No real difference

PM Ehud Olmert’s new lame duck status will make almost no difference to the outcome of Israel’s peace processes with the Palestinians and the Syrians, which in any case had little or no chance to succeed in the near term. It might make a difference in Israel’s indirect negotiations with Hamas regarding a prisoner exchange.

Nor does it matter appreciably for the peace process whether Olmert remains prime minister for only three months (assuming his elected successor as head of Kadima succeeds in forming a coalition) or six to nine months (assuming his successor fails, new elections are precipitated and Olmert rules until a new government is sworn in after elections). It’s the same Olmert, but in a worse situation: his Arab negotiating partners, whether from Ramallah, Gaza or Damascus, know he’s leaving office and enjoys neither public nor Knesset support.

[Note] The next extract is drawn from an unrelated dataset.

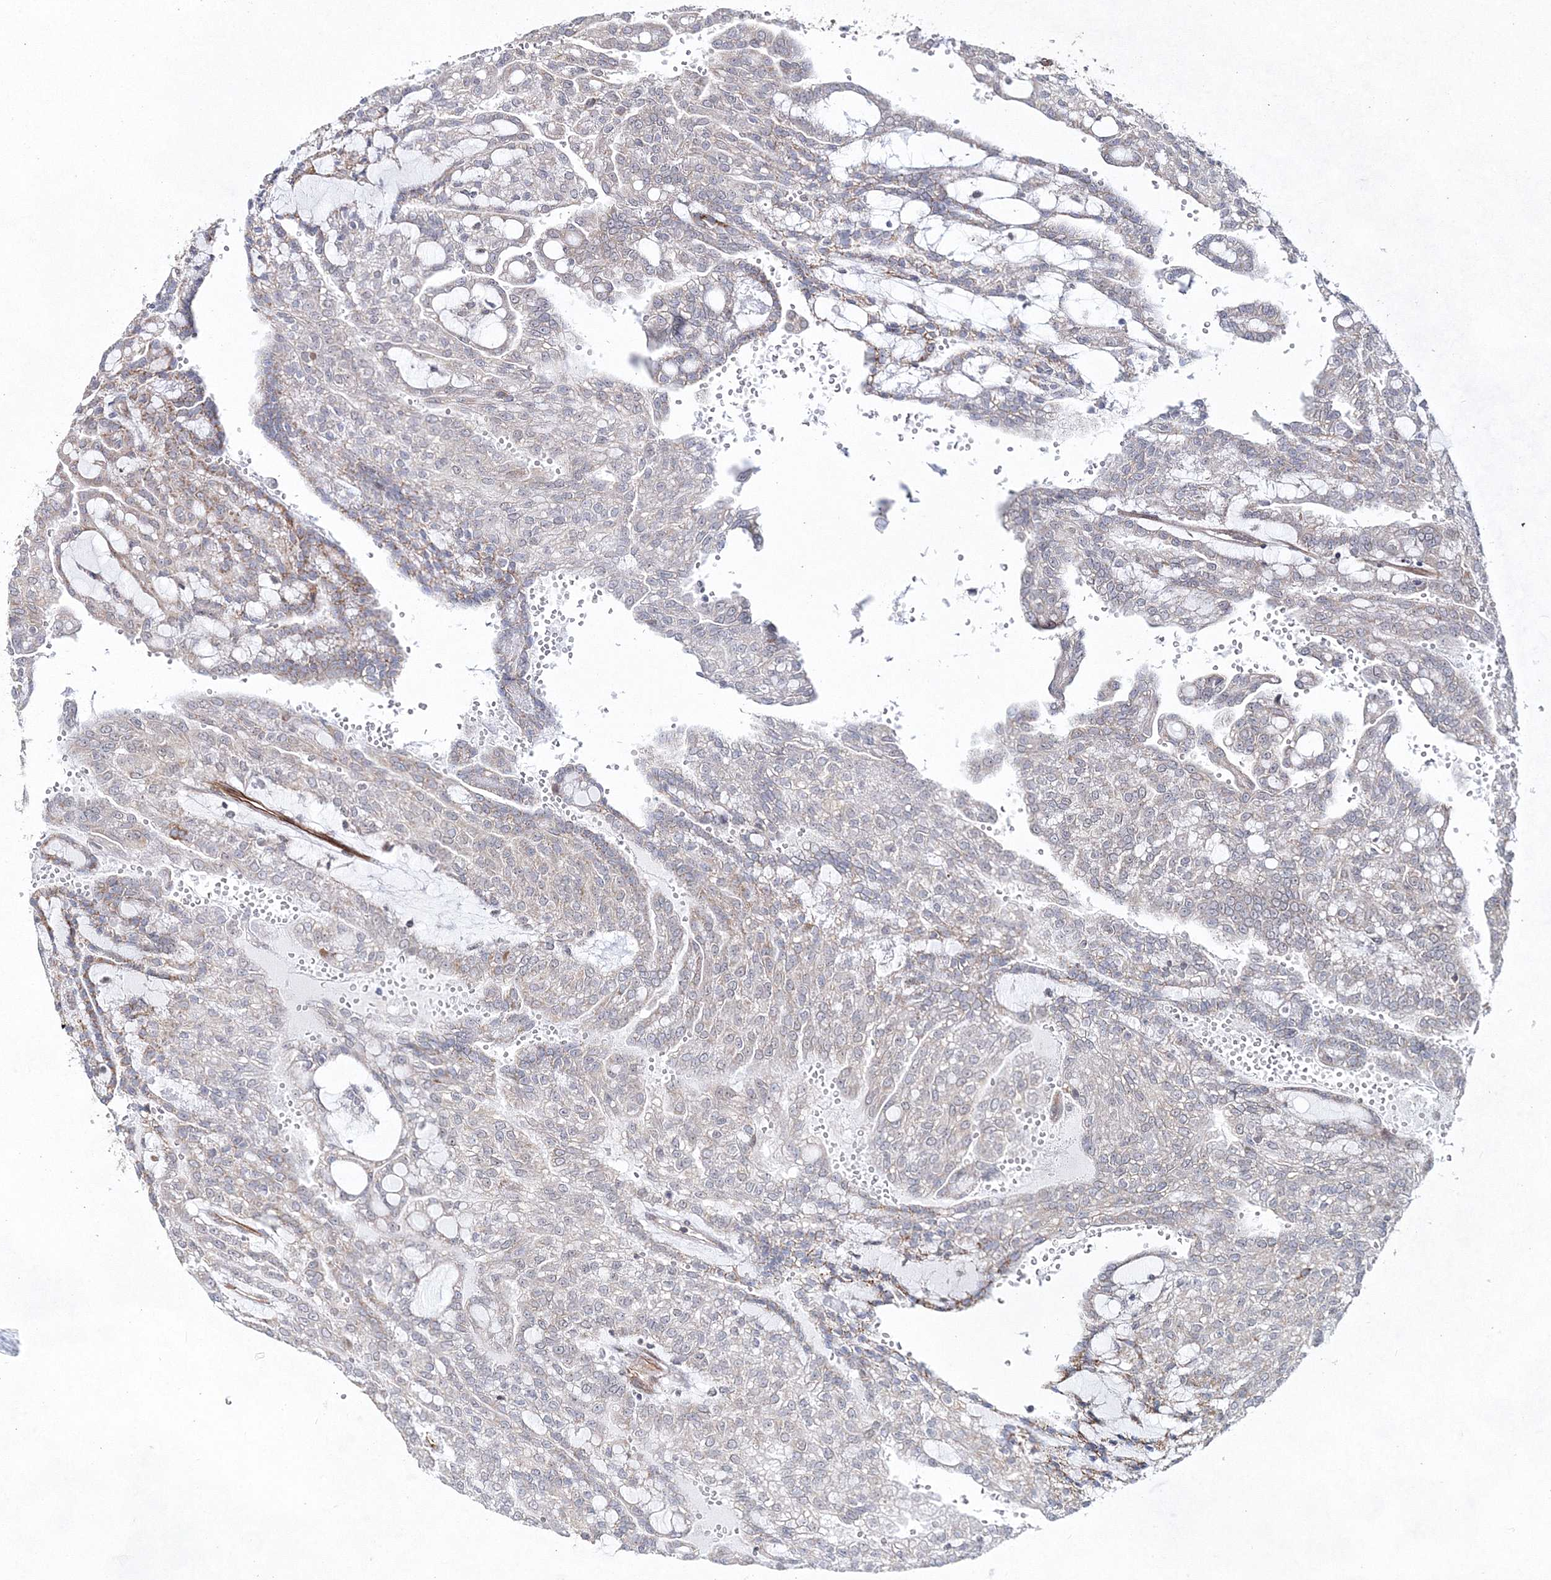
{"staining": {"intensity": "weak", "quantity": "<25%", "location": "cytoplasmic/membranous"}, "tissue": "renal cancer", "cell_type": "Tumor cells", "image_type": "cancer", "snomed": [{"axis": "morphology", "description": "Adenocarcinoma, NOS"}, {"axis": "topography", "description": "Kidney"}], "caption": "Tumor cells are negative for protein expression in human renal cancer (adenocarcinoma).", "gene": "SNIP1", "patient": {"sex": "male", "age": 63}}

Olmert’s negotiations with Palestinian President Mahmoud Abbas, enshrined last November in the Annapolis process, were doomed to failure from the start for three reasons. First, neither Olmert nor Abbas has the capacity to deliver on an agreement. Olmert and his government are incapable of removing a single substantive outpost, much less a settlement. Even before he announced his departure from politics, Olmert’s credibility among the Israeli public was close to zero. As for Abbas, he barely controls parts of the West Bank, much less the Gaza Strip, and has failed to reform the aging and corrupt Fateh leadership. Then too, the Bush administration as host to this process is also stumbling toward the end of its term, having failed in almost everything it has touched in the Middle East.

Second, Olmert and Abbas are not likely to agree on the two "existential" issues in an Israeli-Palestinian peace process, Jerusalem and the refugee/right of return question, regarding both of which the two peoples have probably moved farther apart since Camp David 2000. The Jerusalem issue in any case has reportedly been left out of negotiations, even as Olmert creates new settlement facts in and around the city that render eventual agreement that much more difficult. In the best case, if the Israeli and Palestinian negotiating teams do emerge with an agreement before Olmert leaves office, it will be partial and almost certainly unacceptable to both publics. Indeed, this is not a "best case" at all: such an abortive agreement may actually do more harm than good to the long-term prospects for Israeli-Palestinian coexistence.

Finally, Olmert never built a peace coalition to support the two peace processes, and it’s too late to do so now. His government, even after the defection of Avigdor Lieberman’s Yisrael Beitenu party, has always been a survival coalition designed to keep Olmert afloat politically after the Second Lebanon War debacle. The Shas party and even a few members of Kadima are likely to join the opposition in rejecting any peace deal Olmert produces.

The fortunes of an Israel-Syria peace agreement under Olmert are somewhat less worrisome. Olmert, President Bashar Assad and their Turkish hosts understand that no agreement can be concluded without a serious American commitment to negotiate with Damascus a new strategic orientation that removes it from the Iranian orbit. This task will of necessity be based on compromises regarding such sensitive issues as the Hariri tribunal and Syrian-Lebanese relations. Olmert has evidently not exploited his position of influence with Washington to encourage Bush to take this step. Time is now running out on both leaders. Yet precisely because the limits of these negotiations are clear, there would appear to be less harm involved, and more possible profit, from continuing to talk even on Olmert’s watch.

Here we must pause and address an additional question: will Olmert, knowing his days as prime minister and possibly in Israeli politics in general are numbered, now be more cautious and reserved in his negotiating pose vis-a-vis Abbas and Assad or more daring? He has already declared that he intends to press on with negotiations as long as he remains in office. But we can assume that his Arab negotiating partners will adopt a more reserved pose, insofar as they realize that Olmert cannot deliver on almost any deal he makes and won’t be around for long. Hence it probably doesn’t matter whether Olmert is henceforth more audacious or more reserved.

Except for one instance: a prisoner-exchange deal with Hamas that brings IDF soldier Gilad Shalit home. Such an exchange does not require Knesset approval and, as we have seen, Cabinet approval appears to be readily available even when the repatriated IDF soldiers are deceased. The generally favorable way the Israeli public received the Israel-Hizballah prisoner deal, coupled with Olmert’s knowledge that he does not face a reelection campaign or even a Knesset vote of no confidence and his obvious desire to fully close the file on the Second Lebanon War before leaving office, might now embolden him to address Hamas’ demand to release hundreds of hard-core Palestinian terrorists in return for Shalit.